Why buy Palm?
In an earlier post, I had discussed the crisis at Palm and the inability of the leadership to acknowledge, identify and address the crisis. So what makes Palm a good purchase for its likely suitors anyways?
Palm has to its credit a few strong assets that make it a very viable and in demand purchase. WebOS, the Palm patents and an ex-Apple talent is what drives interest in Palm. The depth and quality of a patent portfolio is somewhat correlated to the time a company has been in an industry and the extent to which it has held leadership positions, which is presumably when it might have sewn up some key patents. In fact for the WebOS, It is the devices: Pre and Pixi that is constraining the software and the device is a lot easier to fix than a poor operating systems. Just think of how long it took Palm, Apple, Google and now Microsoft to develop their new mobile operating systems; years. That’s where the interest in purchase of the Palm lies.
There are many companies that would be interested in WebOS — some obvious and some not so obvious.
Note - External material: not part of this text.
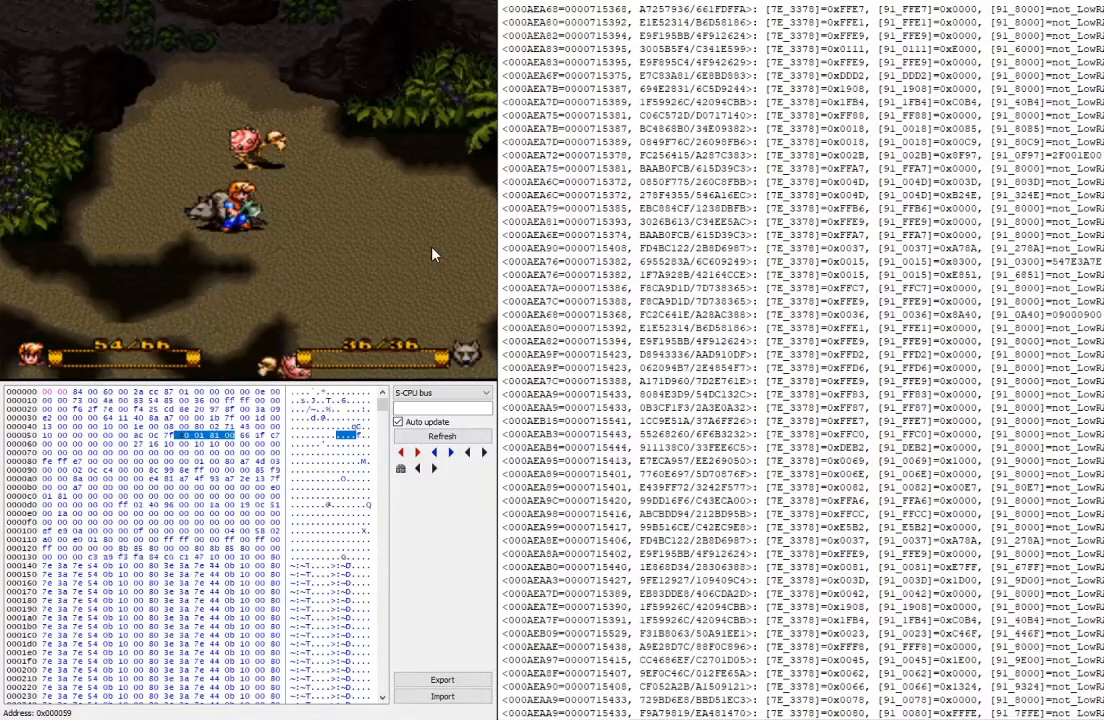
{"buttons": [], "events": [[33, "L2", "up"], [233, "Y", "down"], [433, "Y", "up"]]}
Probably the best way to frame the value of WebOS is to think of the size of the overall cell phone market was 1.1 billion units in 2009. If the future of the phone industry is smartphones then over time there are only going to be handful of OS’s that will prevail. WebOS has the technical pedigree to be one of those platforms. Nothing is certain, but for a number of companies it might provide the opportunity, or at least the perception of the opportunity, that they could be one a handful of platforms in this market. Sample this: There was a lot of speculation about Apple suing Palm over rivaling technologies. Yet it could not. The rational was the strength in the Palm patent Portfolio. Apple sued HTC over patent infringements instead. An unintended consequence of this lawsuit is that it potentially increases the value of Palm’s patent portfolio, and strengthens the case for them to be acquired
There is also the App Catalog to consider. With Palm’s recently released PDK they have probably the best gaming development platform after the iPhone, but again for this to get serious traction with developers they need to believe in the viability of the platform, which is unlikely as long as Palm remains independent. The case for the talent is pretty much self evident.
From an acquirer’s perspective, everyone that might be interested in Palm knows they could be very close to needing life support and waiting for the point at which they will need resuscitation could be very costly. They also know that there has got to be more than one other party interested in acquiring Palm so they can’t sit simply bide their time before they make a bid, lest they lose the company to another bidder. (A case in point is Admob on who Apple dawdled for a while only to see it acquired by Google and Apple ultimately had to take a second choice option). Then there is the time to market issue. There are quite a few OS’s in development and Android and the iPhone are leaping ahead; no buyer has the luxury of sitting back to wait and see how things play out if they want to compete.